"When the body of a woman was equivalent of the body of the Goddess, a woman was the container for the miracle of life.
"The soul of a culture cannot evolve if the body is not reclaimed and honoured."
- Maureen Murdock The Heroine's Journey
This quote is from the most important life changing book I've ever read in relation to my own creativity as a woman.
I'd come to understand how my mind and spirit are influential to my overall well being, personal health and happiness. And yet I could never make the connection with my body, that I now understand, is the glue and the grounding tie that brings mind and spirit together in order to be a happy, creative person I was born to be, fully alive.
I've struggled for many years to understand this deep spiritual interconnection, until I read Maureen Murdock's book, The Heroine's Journey.
In my 20s and as I got older my weight became an issue, and I then went to extremes in my physical activities. I wasn't able to find a balance. It was all or nothing. I either involved myself in a lot of exercise that realistically I couldn't maintain over the long run, or I did next to nothing, and then watched as my weight increase, my health decline, as did my happiness and self-esteem.

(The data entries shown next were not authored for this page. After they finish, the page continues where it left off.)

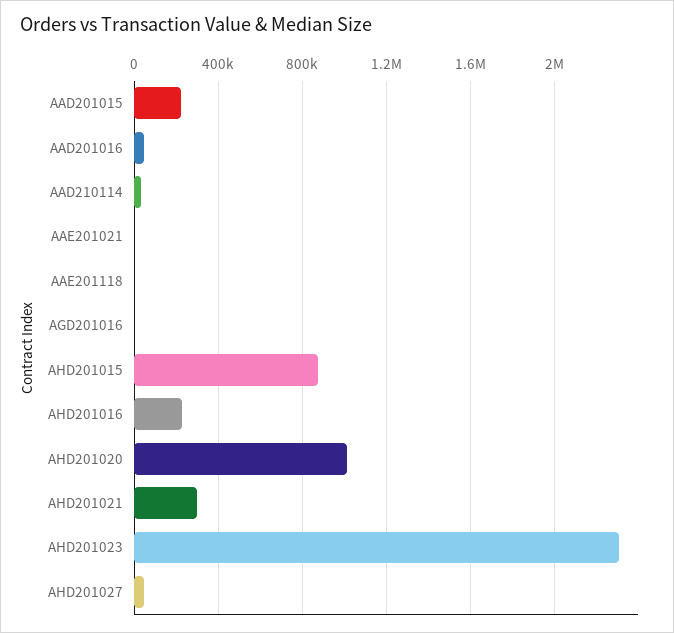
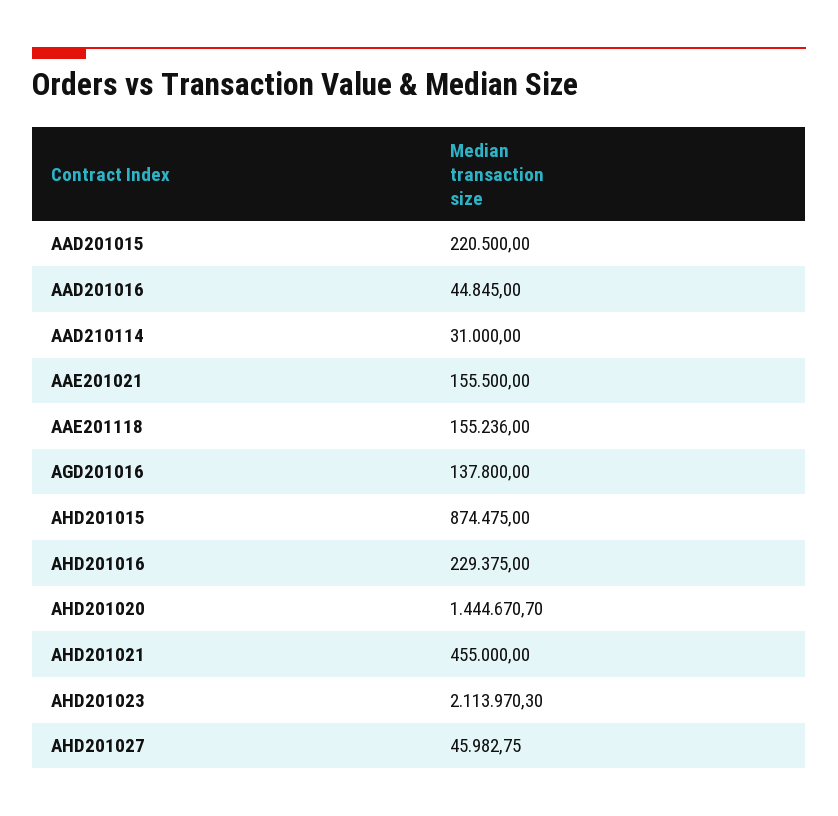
AAE201021: 0 -> 155500
AAE201118: 0 -> 155236
AGD201016: 0 -> 137800
AHD201020: 1000000 -> 1444670.7
AHD201021: 300000 -> 455000
AHD201023: 2300000 -> 2113970.3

At 24 years of age I was at an ideal weight, perhaps thinner than I should have been, but regardless, I felt fat. Several years later, I saw pictures of myself back then. Suddenly my thoughts came flooding back and I remembered those the feelings I had in relation to my body, and how it didn't match up with the image I had in my mind's eye, or how I really felt about myself. The image didn't connect with what I thought about my body. I came to the conclusion that my thinking was distorted and after some intensive therapy I could see my thoughts were the beginning precursors of anorexic thinking.
It's taken me many years to finally begin to develop my own spirituality and to comprehend just what it means to see myself as the 'container for the miracle of life', and to understand the sacredness of my creativity, body and soul and to know the role I play in evolving 'the soul of culture'.
Today, I can finally say I reclaim and honour my body and I now know the balance and connection between mind, spirit and body and understand just what this truly means.